Uzunmuydu,bir solukta severek okudum tüm kelimeleri.

verbumnonfacta dedi ki...

@domatessuyu,

benim aldığım en büyük iltifatın ne olduğunu biliyorsunuz değil mi?

cecil dedi ki...

estağfurullah ,o nasıl söz.. okuyabildiyseniz yorumumu benim için kafi dir..
teşekkür ederim yorum konusunda :)
hiç eksiltmeyin yazdıklarınızı bence.. en azından bu taraftan bakınca gayet keyifli..
sevgiler..

Adsız dedi ki...

merhaba

ne güzel yaşamışsınız, ne güzel anlatmışsınız ve ne hoş böyle bir yerle bir oluş biz okuyucuların payına düşen.payıma düşeni alıp gitmeden önce diyeceğim ki:

herkesin masum olduğu bir hikaye bu,haddimi aşmıyorumdur inşallah ama "eminim". çünkü o kadar çok aradım o kadar çok aradım ki yorgun düştüm ve nihayetinde kızacak kimseyi bulamadım. oysa hepimiz biliriz ki bir hikaye bitti mi sadece bir kişiyi sevmek adettendir. bu hikayede seçemedim o birini.bittikten sonra ben de dua ettim, allahım ne olur iyi bir adam olsun.du

pluie dedi ki...

Ben okulumda kısmi zamanlı çalışıyorum.

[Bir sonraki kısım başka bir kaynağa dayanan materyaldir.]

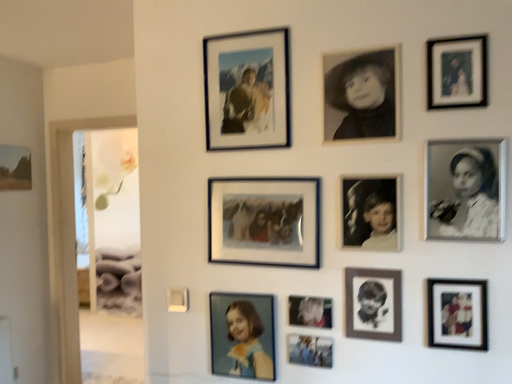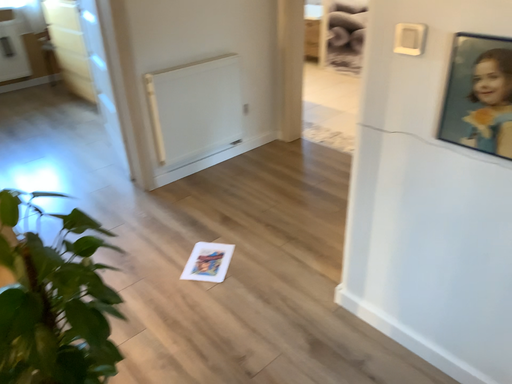
Question: How did the camera likely rotate when shooting the video?

Choices:
 (A) rotated right
 (B) rotated left

Answer: (B)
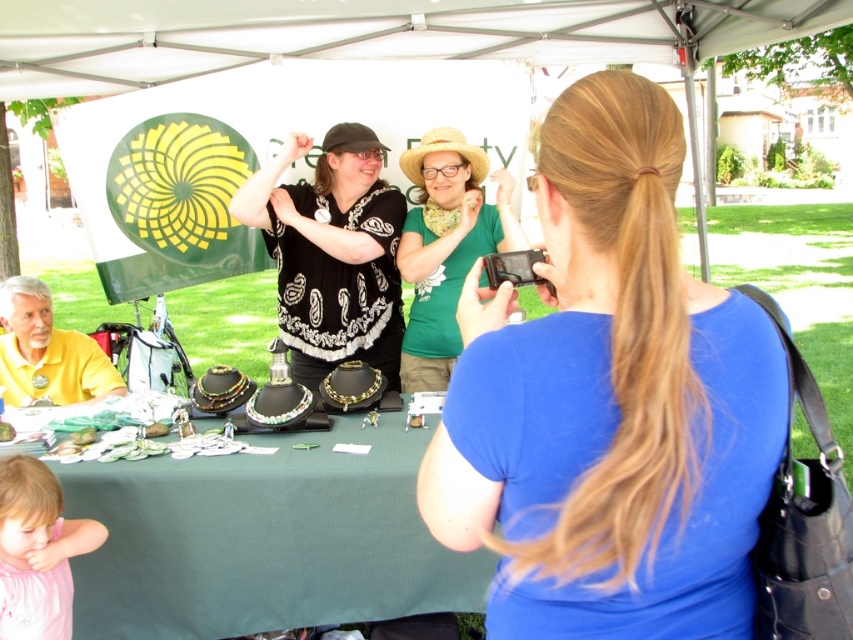
Which of these two, blue fabric shirt at center or black paisley blouse at center, stands taller?

black paisley blouse at center

Is point (674, 308) closer to camera compared to point (395, 316)?

Yes.

This screenshot has width=853, height=640. Identify the location of blue fabric shirt at center. (610, 401).

Is black paisley blouse at center above pink fabric shirt at lower left?

Yes, black paisley blouse at center is above pink fabric shirt at lower left.

Who is shorter, black paisley blouse at center or pink fabric shirt at lower left?

Standing shorter between the two is pink fabric shirt at lower left.

Which is behind, point (395, 316) or point (48, 563)?

The point (395, 316) is more distant.

Locate an element on the screen. black paisley blouse at center is located at coordinates (332, 253).

Can you confirm if green matte shirt at center is positioned above pink fabric shirt at lower left?

Correct, green matte shirt at center is located above pink fabric shirt at lower left.

Which is in front, point (459, 269) or point (39, 500)?

Point (39, 500) is in front.

Identify the location of green matte shirt at center. The height and width of the screenshot is (640, 853). (445, 246).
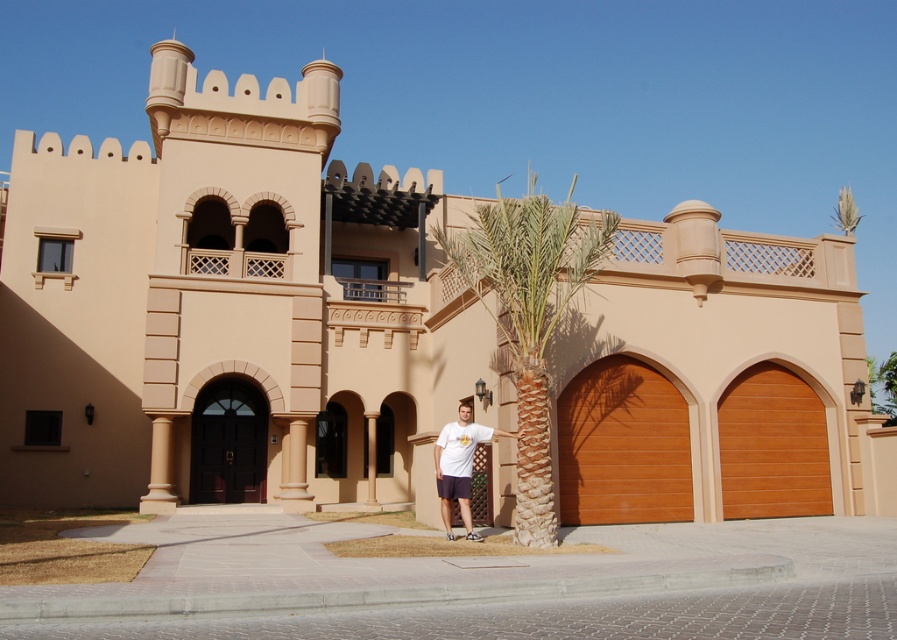
Question: Based on their relative distances, which object is farther from the dark brown wooden garage door at center?

Choices:
 (A) white cotton t-shirt at center
 (B) beige stone pillar at center
 (C) wooden at center

Answer: (A)

Question: Which object appears closest to the camera in this image?

Choices:
 (A) wooden at center
 (B) white cotton t-shirt at center

Answer: (B)

Question: Which point appears farthest from the camera in this image?

Choices:
 (A) (759, 451)
 (B) (469, 490)
 (C) (232, 477)

Answer: (C)

Question: Can you confirm if green leafy palm tree at center is positioned below dark brown wooden garage door at center?

Choices:
 (A) yes
 (B) no

Answer: (B)

Question: Is wooden at center positioned at the back of brown wooden garage door at lower right?

Choices:
 (A) yes
 (B) no

Answer: (B)

Question: Can you confirm if brown wooden garage door at lower right is thinner than dark brown wooden garage door at center?

Choices:
 (A) no
 (B) yes

Answer: (A)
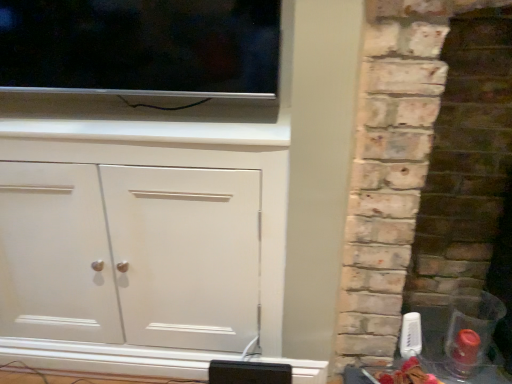
Question: Considering the positions of rustic stone fireplace at right and flat screen tv at upper left in the image, is rustic stone fireplace at right taller or shorter than flat screen tv at upper left?

Choices:
 (A) tall
 (B) short

Answer: (A)

Question: Considering their positions, is rustic stone fireplace at right located in front of or behind flat screen tv at upper left?

Choices:
 (A) behind
 (B) front

Answer: (B)

Question: Which of these objects is positioned farthest from the white matte cabinet at center?

Choices:
 (A) rustic stone fireplace at right
 (B) flat screen tv at upper left

Answer: (A)

Question: Estimate the real-world distances between objects in this image. Which object is closer to the rustic stone fireplace at right?

Choices:
 (A) white matte cabinet at center
 (B) flat screen tv at upper left

Answer: (A)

Dün öğle arasında yurda geldiğimde bloğunuza baktım amacım sadece bir göz atmaktı yazıya dalmışım sevginiz çok hoşuma gitti üstünde yazı yazdım tebesüm ettim okurken bir yandan da neden bilmem üzüldüm.

Gelin görün ki kendimi yazıya o kadar kaptırmışım ki işe 25 dakika geç kaldım. ^^

Yazı da yazdım arkadaşımın gmaili açık olunca giriş yapmayayım dedim. İşi varmış orada kapatmak istemedim.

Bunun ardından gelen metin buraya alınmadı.